Not overwhelming. Not Strip-chaotic. Just loud enough to feel electric. Boots on wood floors. Laughter rolling over the music. Neon beer signs glowing against knotty pine walls. The band on stage tuning up a fiddle and a steel guitar.
Mindy stops just inside the entrance and turns to me with an expression I’m starting to recognize as trouble.
“We need to do something first.”
I lift a brow. “Already?”
“Wardrobe change.”
I glance down at myself. Black T-shirt. Dark jeans. Boots. “What’s wrong with what I’m wearing?”
“Nothing.” Her eyes sweep over me in a way that makes my chest tighten. “But if we’re doing this properly, we need hats.”
“Hats.”
“Yes.”
She grabs my wrist and drags me toward a display wall near the bar. Cowboy hats in every shade imaginable line the rack.
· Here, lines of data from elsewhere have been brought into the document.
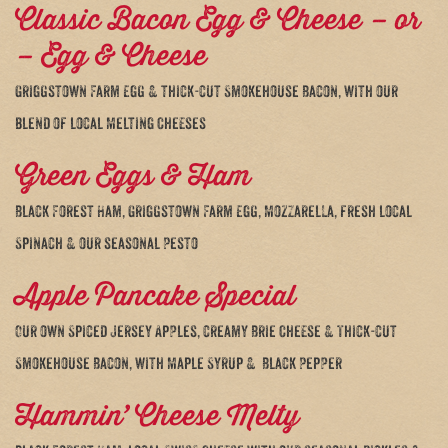
Classic Bacon Egg & Cheese – or
– Egg & Cheese
Griggstown Farm Egg & thick-cut Smokehouse Bacon, with our
blend of local Melting Cheeses
Green Eggs & Ham
Black Forest Ham, Griggstown Farm Egg, Mozzarella, fresh local
Spinach & our seasonal Pesto
Apple Pancake Special
Our own Spiced Jersey Apples, creamy Brie Cheese & Thick-cut
Smokehouse Bacon, with Maple Syrup & Black Pepper
Hammin’ Cheese Melty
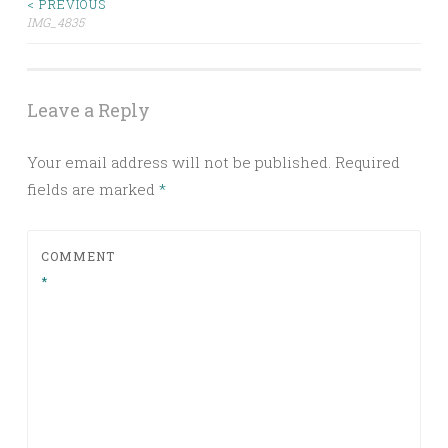
< PREVIOUS
Post
IMG_4835
navigation
Leave a Reply
Your email address will not be published.
Required
fields are marked
*
COMMENT
*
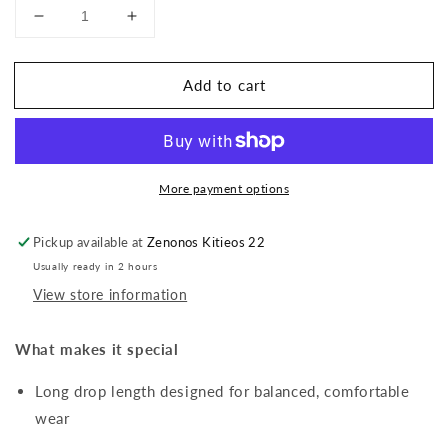
Decrease
Increase
quantity
quantity
for
for
Add to cart
Marquise
Marquise
Cubic
Cubic
Zirconia
Zirconia
Drop
Drop
Earrings
Earrings
More payment options
Pickup available at
Zenonos Kitieos 22
Usually ready in 2 hours
View store information
What makes it special
Long drop length designed for balanced, comfortable
wear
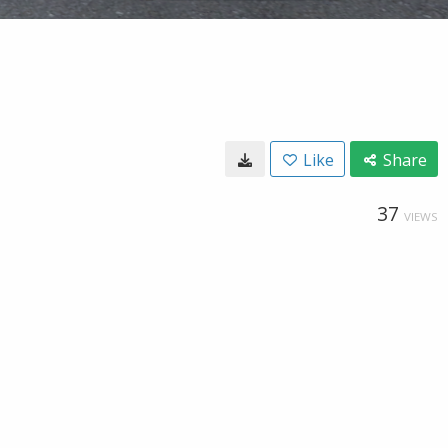
Like
Share
37
VIEWS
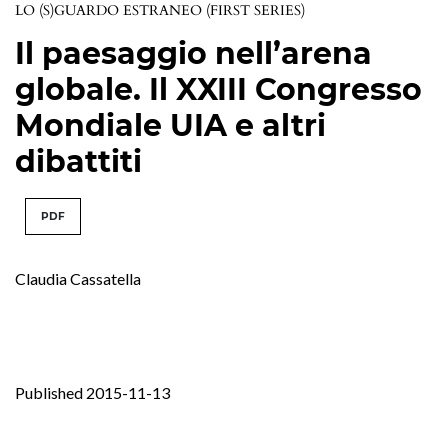
LO (S)GUARDO ESTRANEO (FIRST SERIES)
Il paesaggio nell’arena
globale. Il XXIII Congresso
Mondiale UIA e altri
dibattiti
PDF
Claudia Cassatella
Published 2015-11-13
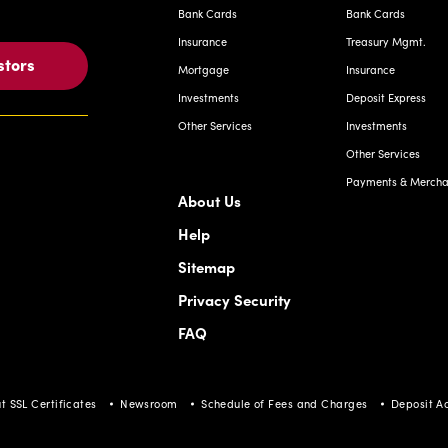
Bank Cards
Bank Cards
Insurance
Treasury Mgmt.
stors
Mortgage
Insurance
Investments
Deposit Express
Other Services
Investments
Other Services
Payments & Merchan
About Us
Help
Sitemap
Privacy Security
FAQ
t SSL Certificates
Newsroom
Schedule of Fees and Charges
Deposit A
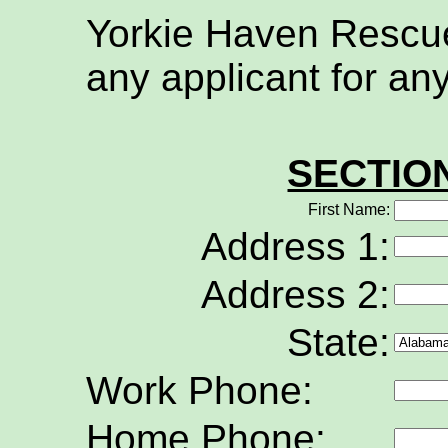
Yorkie Haven Rescue 
any applicant for an
SECTIO
First Name:
Address 1:
Address 2:
State:
Work Phone:
Home Phone:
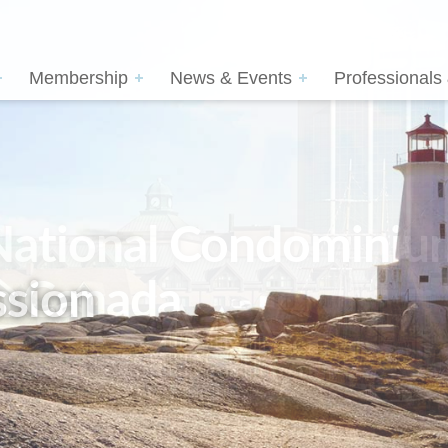
Membership
News & Events
Professionals
sion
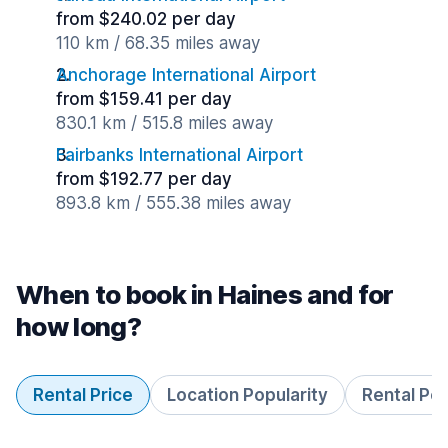
from $240.02 per day
110 km / 68.35 miles away
Anchorage International Airport
from $159.41 per day
830.1 km / 515.8 miles away
Fairbanks International Airport
from $192.77 per day
893.8 km / 555.38 miles away
When to book in Haines and for
how long?
Rental Price
Location Popularity
Rental Pe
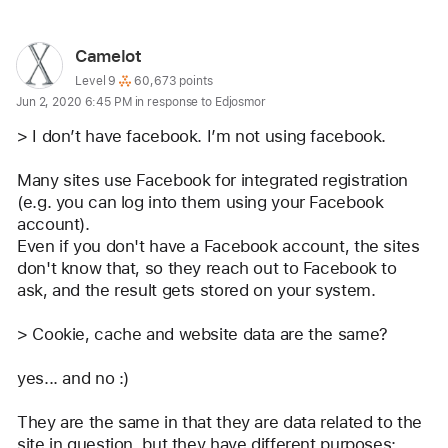
User
Camelot
profile
User level:
Level 9
60,673 points
Jun 2, 2020 6:45 PM in response to Edjosmor
for
user:
> I don’t have facebook. I’m not using facebook. 
Camelot
Many sites use Facebook for integrated registration 
(e.g. you can log into them using your Facebook 
account).
Even if you don't have a Facebook account, the sites 
don't know that, so they reach out to Facebook to 
ask, and the result gets stored on your system.
> Cookie, cache and website data are the same? 
yes... and no :)
They are the same in that they are data related to the 
site in question, but they have different purposes:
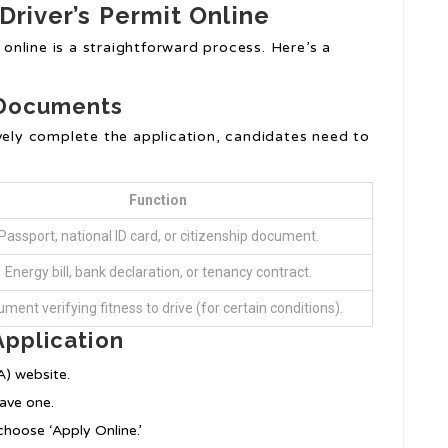
 Driver’s Permit Online
t online is a straightforward process. Here’s a
 Documents
vely complete the application, candidates need to
Function
Passport, national ID card, or citizenship document.
Energy bill, bank declaration, or tenancy contract.
ment verifying fitness to drive (for certain conditions).
Application
A) website.
have one.
choose ‘Apply Online.’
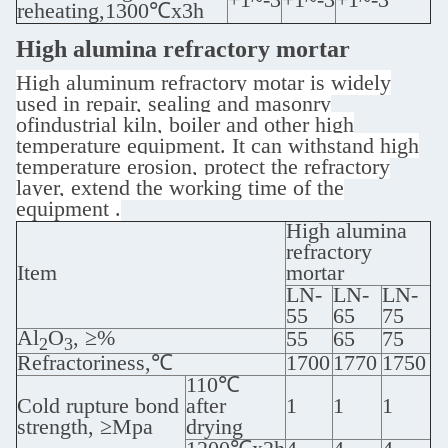
reheating,1300℃x3h
High alumina refractory mortar
High aluminum refractory motar is widely
used in repair, sealing and masonry
ofindustrial kiln, boiler and other high
temperature equipment. It can withstand high
temperature erosion, protect the refractory
layer, extend the working time of the
equipment ‌.
High alumina
refractory
Item
mortar
LN-
LN-
LN-
55
65
75
Al
O
, ≥%
55
65
75
2
3
Refractoriness,℃
1700
1770
1750
110℃
Cold rupture bond
after
1
1
1
strength, ≥Mpa
drying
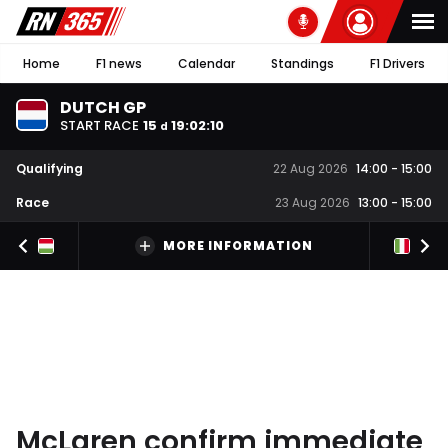
Home
F1 news
Calendar
Standings
F1 Drivers
DUTCH GP
START RACE
15
19
:
02
:
09
d
Qualifying
22 Aug 2026
14:00
-
15:00
Race
23 Aug 2026
13:00
-
15:00
MORE INFORMATION
McLaren confirm immediate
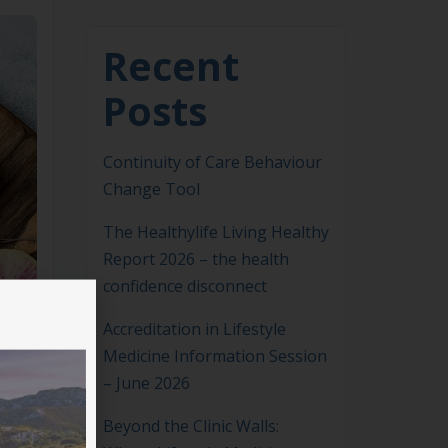
Recent
Posts
Continuity of Care Behaviour
Change Tool
The Healthylife Living Healthy
Report 2026 – the health
confidence disconnect
Accreditation in Lifestyle
Medicine Information Session
– June 2026
Beyond the Clinic Walls:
“You’re taking this very seriously.”
“I don’t half-commit,” she says. “You should know that by now.”
I watch her scan the rack like it’s a life-or-death decision. She pulls down a classic black felt hat and holds it up to my head.
“No,” she says immediately.
“What’s wrong with it?”
“You look like you’re about to rob a train.”
I laugh.
She replaces it and grabs a tan one. Tilts it. Squints.
“Better,” she murmurs. “Turn.”
I turn slowly.
She circles me, inspecting like I’m livestock at auction.
“Wow,” I say. “Should I be nervous?”
“Yes,” she says sweetly.
She adjusts the brim, then steps back.